→ **EXERCISE**
In the copy, every line of the material that follows must appear exactly, and no pictures should.

----

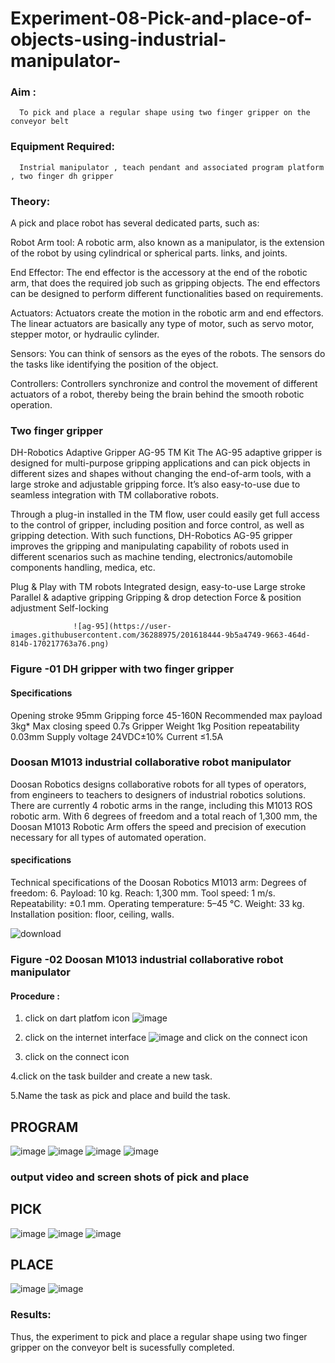 # Experiment-08-Pick-and-place-of-objects-using-industrial-manipulator-

### Aim :
      To pick and place a regular shape using two finger gripper on the conveyor belt 
### Equipment Required: 
      Instrial manipulator , teach pendant and associated program platform , two finger dh gripper 
      
### Theory: 

A pick and place robot has several dedicated parts, such as:

Robot Arm tool: A robotic arm, also known as a manipulator, is the extension of the robot by using cylindrical or spherical parts. links, and joints.

End Effector: The end effector is the accessory at the end of the robotic arm, that does the required job such as gripping objects. The end effectors can be designed to perform different functionalities based on requirements.

Actuators: Actuators create the motion in the robotic arm and end effectors. The linear actuators are basically any type of motor, such as servo motor, stepper motor, or hydraulic cylinder.

Sensors: You can think of sensors as the eyes of the robots. The sensors do the tasks like identifying the position of the object.

Controllers: Controllers synchronize and control the movement of different actuators of a robot, thereby being the brain behind the smooth robotic operation.


### Two finger gripper 

DH-Robotics
Adaptive Gripper AG-95 TM Kit
The AG-95 adaptive gripper is designed for multi-purpose gripping applications and can pick objects in different sizes and shapes without changing the end-of-arm tools, with a large stroke and adjustable gripping force. It’s also easy-to-use due to seamless integration with TM collaborative robots.

Through a plug-in installed in the TM flow, user could easily get full access to the control of gripper, including position and force control, as well as gripping detection. With such functions, DH-Robotics AG-95 gripper improves the gripping and manipulating capability of robots used in different scenarios such as machine tending, electronics/automobile components handling, medica, etc.

Plug & Play with TM robots
Integrated design, easy-to-use
Large stroke
Parallel & adaptive gripping
Gripping & drop detection
Force & position adjustment
Self-locking

                  ![ag-95](https://user-images.githubusercontent.com/36288975/201618444-9b5a4749-9663-464d-814b-170217763a76.png)
### Figure -01 DH gripper with two finger gripper 

#### Specifications

Opening stroke	95mm
Gripping force 	45-160N
Recommended max payload	3kg*
Max closing speed	0.7s
Gripper Weight	1kg
Position repeatability	0.03mm
Supply voltage	24VDC±10%
Current	≤1.5A



### Doosan M1013 industrial collaborative robot manipulator 
Doosan Robotics designs collaborative robots for all types of operators, from engineers to teachers to designers of industrial robotics solutions. There are currently 4 robotic arms in the range, including this M1013 ROS robotic arm. With 6 degrees of freedom and a total reach of 1,300 mm, the Doosan M1013 Robotic Arm offers the speed and precision of execution necessary for all types of automated operation.

#### specifications 
Technical specifications of the Doosan Robotics M1013 arm:
Degrees of freedom: 6.
Payload: 10 kg.
Reach: 1,300 mm.
Tool speed: 1 m/s.
Repeatability: ±0.1 mm.
Operating temperature: 5–45 °C.
Weight: 33 kg.
Installation position: floor, ceiling, walls.

![download](https://user-images.githubusercontent.com/36288975/201624230-89cc83ff-cecd-49ea-84c6-c67066e9d157.jpg)

### Figure -02 Doosan M1013 industrial collaborative robot manipulator 

#### Procedure : 

1. click on dart platfom icon ![image](https://user-images.githubusercontent.com/36288975/201621038-f1248586-5c20-40fd-8a74-68c7d8b44939.png)
2. click on the internet interface 
![image](https://user-images.githubusercontent.com/36288975/201621235-3b8b46a9-3c19-4207-9ea2-6a7954eb6135.png)
and click on the connect icon 

3. click on the connect icon

4.click on the task builder and create a new task.

5.Name the task as pick and place and build the task.
## PROGRAM
![image](https://github.com/MARXINLIJO/Experiment-08-Pick-and-place-of-objects-using-industrial-manipulator-/assets/145742540/08c0be81-f69a-430b-96af-857bc724aeff)
![image](https://github.com/MARXINLIJO/Experiment-08-Pick-and-place-of-objects-using-industrial-manipulator-/assets/145742540/f108e7f1-297d-41e4-98e1-98ec81449a8e)
![image](https://github.com/MARXINLIJO/Experiment-08-Pick-and-place-of-objects-using-industrial-manipulator-/assets/145742540/16d3c575-7a75-466c-b932-0b4c8542a692)
![image](https://github.com/MARXINLIJO/Experiment-08-Pick-and-place-of-objects-using-industrial-manipulator-/assets/145742540/786b2284-f11a-4931-b32a-70dab9be613b)

### output video and screen shots of pick and place 
## PICK
![image](https://github.com/MARXINLIJO/Experiment-08-Pick-and-place-of-objects-using-industrial-manipulator-/assets/145742540/bc3003ad-760e-40b6-87bf-401f89a3489a)
![image](https://github.com/MARXINLIJO/Experiment-08-Pick-and-place-of-objects-using-industrial-manipulator-/assets/145742540/8511e455-5e8f-451d-a0b4-a5cd7cbca93a)
![image](https://github.com/MARXINLIJO/Experiment-08-Pick-and-place-of-objects-using-industrial-manipulator-/assets/145742540/82834b30-d707-4b5f-940c-05a993e95bdb)
## PLACE
![image](https://github.com/MARXINLIJO/Experiment-08-Pick-and-place-of-objects-using-industrial-manipulator-/assets/145742540/e8ee26a7-832c-4696-8b6c-6e52b402b46b)
![image](https://github.com/MARXINLIJO/Experiment-08-Pick-and-place-of-objects-using-industrial-manipulator-/assets/145742540/7fd2032f-fa83-4d1a-84c1-6e08f5fdd615)

### Results: 
Thus, the experiment to pick and place a regular shape using two finger gripper on the conveyor belt is sucessfully completed.

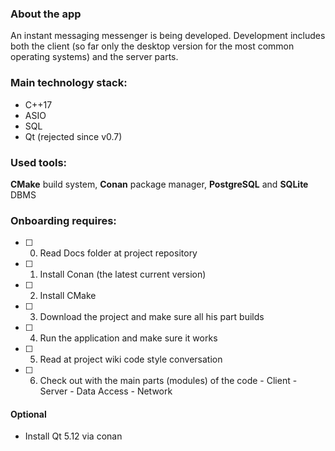 ### About the app
An instant messaging messenger is being developed. Development includes both the client (so far only the desktop version for the most common operating systems) and the server parts.

### Main technology stack:
* C++17
* ASIO
* SQL
* Qt (rejected  since v0.7)

### Used tools:
**CMake** build system, **Conan** package manager, **PostgreSQL** and **SQLite** DBMS

### Onboarding requires: 
- [ ] 0. Read Docs folder at project repository
- [ ] 1. Install Conan (the latest current version)
- [ ] 2. Install CMake
- [ ] 3. Download the project and make sure all his part builds
- [ ] 4. Run the application and make sure it works
- [ ] 5. Read at project wiki code style conversation 
- [ ] 6. Check out with the main parts (modules) of the code
           - Client
           - Server
           - Data Access
           - Network

#### Optional
- Install Qt 5.12 via conan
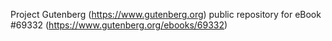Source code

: Project Gutenberg (https://www.gutenberg.org) public repository for
eBook #69332 (https://www.gutenberg.org/ebooks/69332)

----

→ **ANSWER FOR THE TASK**
 # Experiment-08-Pick-and-place-of-objects-using-industrial-manipulator-

### Aim :
      To pick and place a regular shape using two finger gripper on the conveyor belt 
### Equipment Required: 
      Instrial manipulator , teach pendant and associated program platform , two finger dh gripper 
      
### Theory: 

A pick and place robot has several dedicated parts, such as:

Robot Arm tool: A robotic arm, also known as a manipulator, is the extension of the robot by using cylindrical or spherical parts. links, and joints.

End Effector: The end effector is the accessory at the end of the robotic arm, that does the required job such as gripping objects. The end effectors can be designed to perform different functionalities based on requirements.

Actuators: Actuators create the motion in the robotic arm and end effectors. The linear actuators are basically any type of motor, such as servo motor, stepper motor, or hydraulic cylinder.

Sensors: You can think of sensors as the eyes of the robots. The sensors do the tasks like identifying the position of the object.

Controllers: Controllers synchronize and control the movement of different actuators of a robot, thereby being the brain behind the smooth robotic operation.


### Two finger gripper 

DH-Robotics
Adaptive Gripper AG-95 TM Kit
The AG-95 adaptive gripper is designed for multi-purpose gripping applications and can pick objects in different sizes and shapes without changing the end-of-arm tools, with a large stroke and adjustable gripping force. It’s also easy-to-use due to seamless integration with TM collaborative robots.

Through a plug-in installed in the TM flow, user could easily get full access to the control of gripper, including position and force control, as well as gripping detection. With such functions, DH-Robotics AG-95 gripper improves the gripping and manipulating capability of robots used in different scenarios such as machine tending, electronics/automobile components handling, medica, etc.

Plug & Play with TM robots
Integrated design, easy-to-use
Large stroke
Parallel & adaptive gripping
Gripping & drop detection
Force & position adjustment
Self-locking

                  ![ag-95](https://user-images.githubusercontent.com/36288975/201618444-9b5a4749-9663-464d-814b-170217763a76.png)
### Figure -01 DH gripper with two finger gripper 

#### Specifications

Opening stroke	95mm
Gripping force 	45-160N
Recommended max payload	3kg*
Max closing speed	0.7s
Gripper Weight	1kg
Position repeatability	0.03mm
Supply voltage	24VDC±10%
Current	≤1.5A



### Doosan M1013 industrial collaborative robot manipulator 
Doosan Robotics designs collaborative robots for all types of operators, from engineers to teachers to designers of industrial robotics solutions. There are currently 4 robotic arms in the range, including this M1013 ROS robotic arm. With 6 degrees of freedom and a total reach of 1,300 mm, the Doosan M1013 Robotic Arm offers the speed and precision of execution necessary for all types of automated operation.

#### specifications 
Technical specifications of the Doosan Robotics M1013 arm:
Degrees of freedom: 6.
Payload: 10 kg.
Reach: 1,300 mm.
Tool speed: 1 m/s.
Repeatability: ±0.1 mm.
Operating temperature: 5–45 °C.
Weight: 33 kg.
Installation position: floor, ceiling, walls.

![download](https://user-images.githubusercontent.com/36288975/201624230-89cc83ff-cecd-49ea-84c6-c67066e9d157.jpg)

### Figure -02 Doosan M1013 industrial collaborative robot manipulator 

#### Procedure : 

1. click on dart platfom icon ![image](https://user-images.githubusercontent.com/36288975/201621038-f1248586-5c20-40fd-8a74-68c7d8b44939.png)
2. click on the internet interface 
![image](https://user-images.githubusercontent.com/36288975/201621235-3b8b46a9-3c19-4207-9ea2-6a7954eb6135.png)
and click on the connect icon 

3. click on the connect icon

4.click on the task builder and create a new task.

5.Name the task as pick and place and build the task.
## PROGRAM
![image](https://github.com/MARXINLIJO/Experiment-08-Pick-and-place-of-objects-using-industrial-manipulator-/assets/145742540/08c0be81-f69a-430b-96af-857bc724aeff)
![image](https://github.com/MARXINLIJO/Experiment-08-Pick-and-place-of-objects-using-industrial-manipulator-/assets/145742540/f108e7f1-297d-41e4-98e1-98ec81449a8e)
![image](https://github.com/MARXINLIJO/Experiment-08-Pick-and-place-of-objects-using-industrial-manipulator-/assets/145742540/16d3c575-7a75-466c-b932-0b4c8542a692)
![image](https://github.com/MARXINLIJO/Experiment-08-Pick-and-place-of-objects-using-industrial-manipulator-/assets/145742540/786b2284-f11a-4931-b32a-70dab9be613b)

### output video and screen shots of pick and place 
## PICK
![image](https://github.com/MARXINLIJO/Experiment-08-Pick-and-place-of-objects-using-industrial-manipulator-/assets/145742540/bc3003ad-760e-40b6-87bf-401f89a3489a)
![image](https://github.com/MARXINLIJO/Experiment-08-Pick-and-place-of-objects-using-industrial-manipulator-/assets/145742540/8511e455-5e8f-451d-a0b4-a5cd7cbca93a)
![image](https://github.com/MARXINLIJO/Experiment-08-Pick-and-place-of-objects-using-industrial-manipulator-/assets/145742540/82834b30-d707-4b5f-940c-05a993e95bdb)
## PLACE
![image](https://github.com/MARXINLIJO/Experiment-08-Pick-and-place-of-objects-using-industrial-manipulator-/assets/145742540/e8ee26a7-832c-4696-8b6c-6e52b402b46b)
![image](https://github.com/MARXINLIJO/Experiment-08-Pick-and-place-of-objects-using-industrial-manipulator-/assets/145742540/7fd2032f-fa83-4d1a-84c1-6e08f5fdd615)

### Results: 
Thus, the experiment to pick and place a regular shape using two finger gripper on the conveyor belt is sucessfully completed.

 ### About the app
An instant messaging messenger is being developed. Development includes both the client (so far only the desktop version for the most common operating systems) and the server parts.

### Main technology stack:
* C++17
* ASIO
* SQL
* Qt (rejected  since v0.7)

### Used tools:
**CMake** build system, **Conan** package manager, **PostgreSQL** and **SQLite** DBMS

### Onboarding requires: 
- [ ] 0. Read Docs folder at project repository
- [ ] 1. Install Conan (the latest current version)
- [ ] 2. Install CMake
- [ ] 3. Download the project and make sure all his part builds
- [ ] 4. Run the application and make sure it works
- [ ] 5. Read at project wiki code style conversation 
- [ ] 6. Check out with the main parts (modules) of the code
           - Client
           - Server
           - Data Access
           - Network

#### Optional
- Install Qt 5.12 via conan
Source code

: Project Gutenberg (https://www.gutenberg.org) public repository for
eBook #69332 (https://www.gutenberg.org/ebooks/69332)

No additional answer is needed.